■ **GOAL OF THE EXERCISE**: What is needed here is an exact repetition of the records below, beginning at the line that has "0 | 3 | 121 |" and stopping after the line that has "29 | 0 | 5 | 34 |".

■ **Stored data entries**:
::::

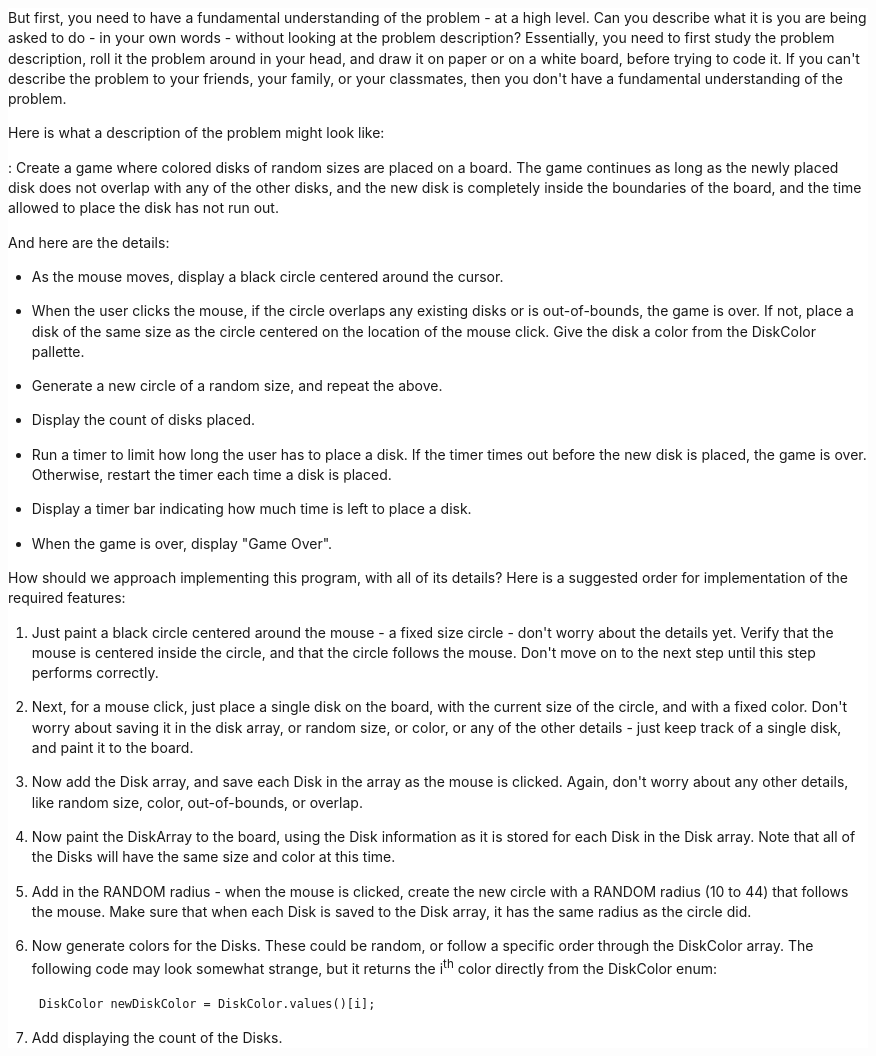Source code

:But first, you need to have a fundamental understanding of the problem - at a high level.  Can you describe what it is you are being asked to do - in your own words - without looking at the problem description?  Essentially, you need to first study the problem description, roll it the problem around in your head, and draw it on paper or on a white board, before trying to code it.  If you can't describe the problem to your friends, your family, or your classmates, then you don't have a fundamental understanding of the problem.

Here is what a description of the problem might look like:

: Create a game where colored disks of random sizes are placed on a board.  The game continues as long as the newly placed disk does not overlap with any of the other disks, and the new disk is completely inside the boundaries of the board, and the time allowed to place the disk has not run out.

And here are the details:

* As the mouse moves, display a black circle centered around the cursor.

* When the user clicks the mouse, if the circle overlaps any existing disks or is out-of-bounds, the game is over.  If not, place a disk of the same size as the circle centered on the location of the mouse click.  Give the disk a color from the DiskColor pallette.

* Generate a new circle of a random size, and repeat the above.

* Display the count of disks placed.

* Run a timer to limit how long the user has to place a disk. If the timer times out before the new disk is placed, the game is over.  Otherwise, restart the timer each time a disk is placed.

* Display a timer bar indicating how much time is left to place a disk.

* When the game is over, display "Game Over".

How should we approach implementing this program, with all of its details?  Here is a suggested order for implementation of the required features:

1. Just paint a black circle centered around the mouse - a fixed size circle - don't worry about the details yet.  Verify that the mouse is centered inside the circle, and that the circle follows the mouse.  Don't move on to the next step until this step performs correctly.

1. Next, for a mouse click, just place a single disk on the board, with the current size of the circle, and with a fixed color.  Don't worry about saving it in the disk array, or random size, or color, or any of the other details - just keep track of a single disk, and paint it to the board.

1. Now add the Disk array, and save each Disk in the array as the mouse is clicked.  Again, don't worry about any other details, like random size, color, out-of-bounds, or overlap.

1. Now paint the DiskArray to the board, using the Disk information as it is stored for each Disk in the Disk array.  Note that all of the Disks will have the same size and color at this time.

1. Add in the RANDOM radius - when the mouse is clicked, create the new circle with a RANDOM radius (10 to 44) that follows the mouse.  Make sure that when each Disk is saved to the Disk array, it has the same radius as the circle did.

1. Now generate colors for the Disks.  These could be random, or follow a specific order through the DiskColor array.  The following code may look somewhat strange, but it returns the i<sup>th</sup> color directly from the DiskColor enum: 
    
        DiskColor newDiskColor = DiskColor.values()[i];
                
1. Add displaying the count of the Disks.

::::

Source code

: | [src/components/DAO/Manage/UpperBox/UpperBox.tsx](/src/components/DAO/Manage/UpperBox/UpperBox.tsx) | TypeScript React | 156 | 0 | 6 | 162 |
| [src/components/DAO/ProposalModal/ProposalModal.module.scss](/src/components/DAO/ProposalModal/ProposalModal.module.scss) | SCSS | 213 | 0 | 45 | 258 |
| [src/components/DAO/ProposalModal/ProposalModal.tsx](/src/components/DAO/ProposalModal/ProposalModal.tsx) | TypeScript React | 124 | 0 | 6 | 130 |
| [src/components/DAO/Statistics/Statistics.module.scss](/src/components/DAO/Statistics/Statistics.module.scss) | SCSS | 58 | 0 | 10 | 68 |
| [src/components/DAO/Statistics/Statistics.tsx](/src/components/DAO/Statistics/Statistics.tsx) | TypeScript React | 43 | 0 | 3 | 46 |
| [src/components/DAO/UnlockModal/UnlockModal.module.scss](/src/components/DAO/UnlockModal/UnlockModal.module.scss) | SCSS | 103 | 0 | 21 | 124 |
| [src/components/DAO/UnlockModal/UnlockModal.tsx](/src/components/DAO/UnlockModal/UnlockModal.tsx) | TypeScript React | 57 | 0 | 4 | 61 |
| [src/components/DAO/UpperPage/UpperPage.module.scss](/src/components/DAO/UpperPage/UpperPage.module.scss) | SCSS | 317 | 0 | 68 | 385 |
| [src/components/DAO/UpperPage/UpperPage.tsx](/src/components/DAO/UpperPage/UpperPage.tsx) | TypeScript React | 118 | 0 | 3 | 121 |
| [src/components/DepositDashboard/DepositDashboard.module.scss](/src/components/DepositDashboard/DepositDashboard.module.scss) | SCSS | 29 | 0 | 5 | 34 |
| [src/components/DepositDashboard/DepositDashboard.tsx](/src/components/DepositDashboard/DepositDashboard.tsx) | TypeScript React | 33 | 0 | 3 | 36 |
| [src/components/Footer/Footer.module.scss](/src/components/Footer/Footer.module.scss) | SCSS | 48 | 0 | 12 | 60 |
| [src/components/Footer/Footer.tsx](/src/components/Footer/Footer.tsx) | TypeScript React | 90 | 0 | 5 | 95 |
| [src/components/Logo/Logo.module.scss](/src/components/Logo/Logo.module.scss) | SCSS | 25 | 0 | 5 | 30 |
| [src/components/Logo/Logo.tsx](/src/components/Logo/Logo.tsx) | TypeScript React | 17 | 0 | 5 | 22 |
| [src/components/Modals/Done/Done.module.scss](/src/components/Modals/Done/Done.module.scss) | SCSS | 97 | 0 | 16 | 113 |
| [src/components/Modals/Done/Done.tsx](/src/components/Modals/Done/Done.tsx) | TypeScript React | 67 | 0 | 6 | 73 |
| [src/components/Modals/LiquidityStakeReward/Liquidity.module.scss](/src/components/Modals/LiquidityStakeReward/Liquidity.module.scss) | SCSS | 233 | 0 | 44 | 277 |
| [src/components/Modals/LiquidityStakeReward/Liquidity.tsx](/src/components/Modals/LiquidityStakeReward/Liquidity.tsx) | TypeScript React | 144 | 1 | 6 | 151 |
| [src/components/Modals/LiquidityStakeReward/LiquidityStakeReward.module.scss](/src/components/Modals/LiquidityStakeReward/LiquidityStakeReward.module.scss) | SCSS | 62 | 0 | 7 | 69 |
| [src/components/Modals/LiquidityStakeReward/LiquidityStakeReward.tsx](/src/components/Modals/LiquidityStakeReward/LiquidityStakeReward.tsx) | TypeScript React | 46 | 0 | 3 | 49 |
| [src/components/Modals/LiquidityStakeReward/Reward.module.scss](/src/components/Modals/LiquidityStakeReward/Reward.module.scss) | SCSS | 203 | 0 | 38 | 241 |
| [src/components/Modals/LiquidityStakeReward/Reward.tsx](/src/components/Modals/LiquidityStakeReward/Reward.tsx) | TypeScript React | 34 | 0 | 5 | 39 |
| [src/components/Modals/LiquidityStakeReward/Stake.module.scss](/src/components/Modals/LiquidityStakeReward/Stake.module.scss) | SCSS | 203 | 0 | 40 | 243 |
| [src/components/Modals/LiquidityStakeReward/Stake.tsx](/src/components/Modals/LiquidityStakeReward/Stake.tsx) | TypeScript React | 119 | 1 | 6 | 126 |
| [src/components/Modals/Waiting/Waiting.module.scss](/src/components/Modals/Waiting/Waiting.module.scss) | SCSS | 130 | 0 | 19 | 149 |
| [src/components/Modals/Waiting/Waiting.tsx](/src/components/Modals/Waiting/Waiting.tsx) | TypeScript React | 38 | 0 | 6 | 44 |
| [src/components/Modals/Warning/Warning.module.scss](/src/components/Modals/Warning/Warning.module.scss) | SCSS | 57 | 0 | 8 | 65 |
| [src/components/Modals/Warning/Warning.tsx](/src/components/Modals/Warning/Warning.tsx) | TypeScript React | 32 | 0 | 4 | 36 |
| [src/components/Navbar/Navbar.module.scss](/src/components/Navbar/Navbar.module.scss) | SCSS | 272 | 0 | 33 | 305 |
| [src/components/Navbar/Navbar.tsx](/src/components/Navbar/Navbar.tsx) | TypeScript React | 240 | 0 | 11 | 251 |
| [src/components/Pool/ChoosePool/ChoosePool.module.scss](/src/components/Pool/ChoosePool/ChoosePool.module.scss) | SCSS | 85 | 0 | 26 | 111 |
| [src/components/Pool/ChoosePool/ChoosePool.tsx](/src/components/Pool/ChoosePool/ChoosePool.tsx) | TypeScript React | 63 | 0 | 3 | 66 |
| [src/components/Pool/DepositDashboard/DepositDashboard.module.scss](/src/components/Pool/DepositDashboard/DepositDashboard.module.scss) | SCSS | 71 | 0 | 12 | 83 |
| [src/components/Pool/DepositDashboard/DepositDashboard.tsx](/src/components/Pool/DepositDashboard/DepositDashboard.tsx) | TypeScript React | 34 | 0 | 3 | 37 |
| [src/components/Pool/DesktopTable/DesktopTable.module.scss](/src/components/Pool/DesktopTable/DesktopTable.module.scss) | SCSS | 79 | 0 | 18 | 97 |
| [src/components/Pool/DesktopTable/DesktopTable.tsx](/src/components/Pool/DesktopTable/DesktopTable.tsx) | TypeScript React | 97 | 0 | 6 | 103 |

::::

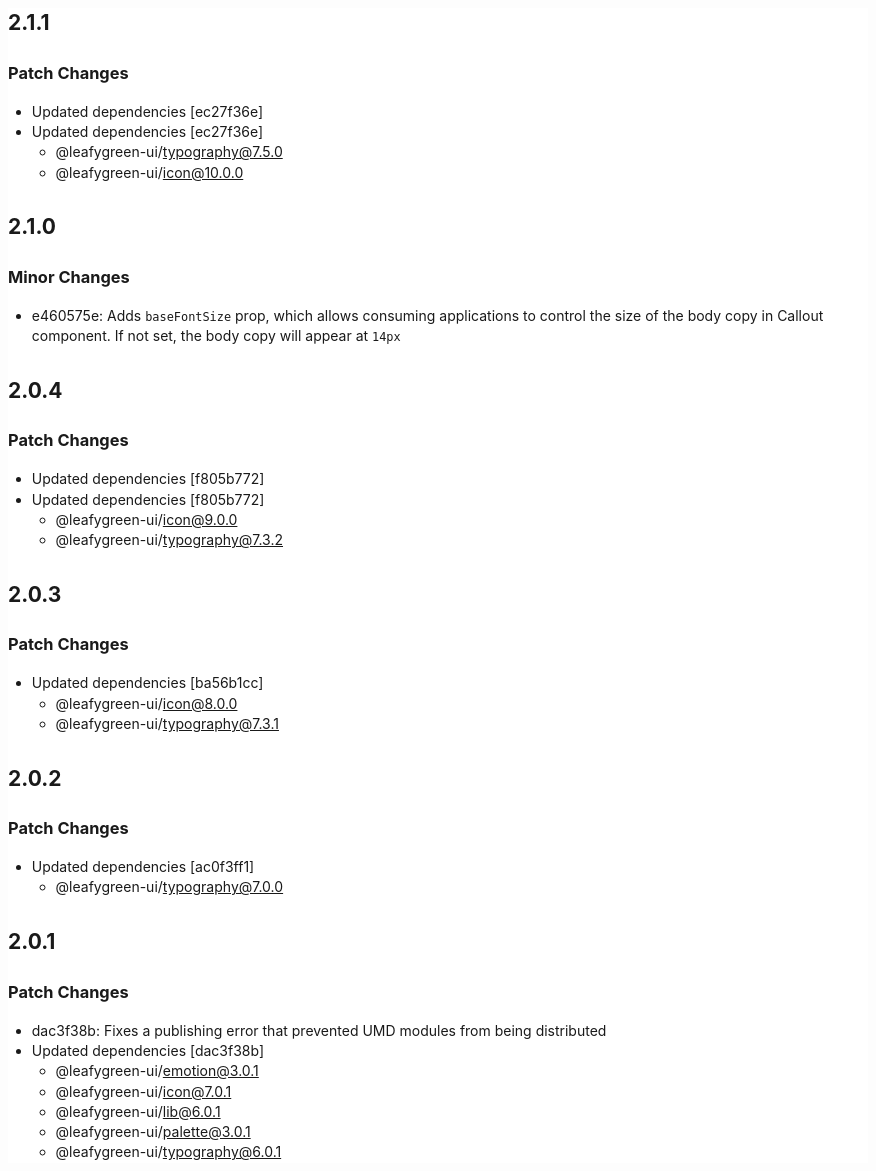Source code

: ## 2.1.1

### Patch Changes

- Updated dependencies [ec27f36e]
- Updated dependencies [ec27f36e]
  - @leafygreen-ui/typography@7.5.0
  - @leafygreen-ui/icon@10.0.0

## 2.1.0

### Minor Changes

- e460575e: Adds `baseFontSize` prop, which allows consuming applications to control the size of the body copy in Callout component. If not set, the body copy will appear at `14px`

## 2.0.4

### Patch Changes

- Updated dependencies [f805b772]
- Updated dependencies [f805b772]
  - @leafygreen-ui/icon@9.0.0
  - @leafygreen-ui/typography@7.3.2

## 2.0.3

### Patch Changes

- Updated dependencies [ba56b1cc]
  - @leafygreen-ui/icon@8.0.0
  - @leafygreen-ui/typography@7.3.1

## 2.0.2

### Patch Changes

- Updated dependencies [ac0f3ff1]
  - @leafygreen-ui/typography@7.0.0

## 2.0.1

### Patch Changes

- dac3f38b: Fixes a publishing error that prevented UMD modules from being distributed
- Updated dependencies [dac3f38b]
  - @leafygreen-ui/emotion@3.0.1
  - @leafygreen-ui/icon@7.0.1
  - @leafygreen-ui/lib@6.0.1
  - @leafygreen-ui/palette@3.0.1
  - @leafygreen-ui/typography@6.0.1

::::

■ **SOLUTION TO THE EXERCISE**:
| [src/components/DAO/UpperPage/UpperPage.tsx](/src/components/DAO/UpperPage/UpperPage.tsx) | TypeScript React | 118 | 0 | 3 | 121 |
| [src/components/DepositDashboard/DepositDashboard.module.scss](/src/components/DepositDashboard/DepositDashboard.module.scss) | SCSS | 29 | 0 | 5 | 34 |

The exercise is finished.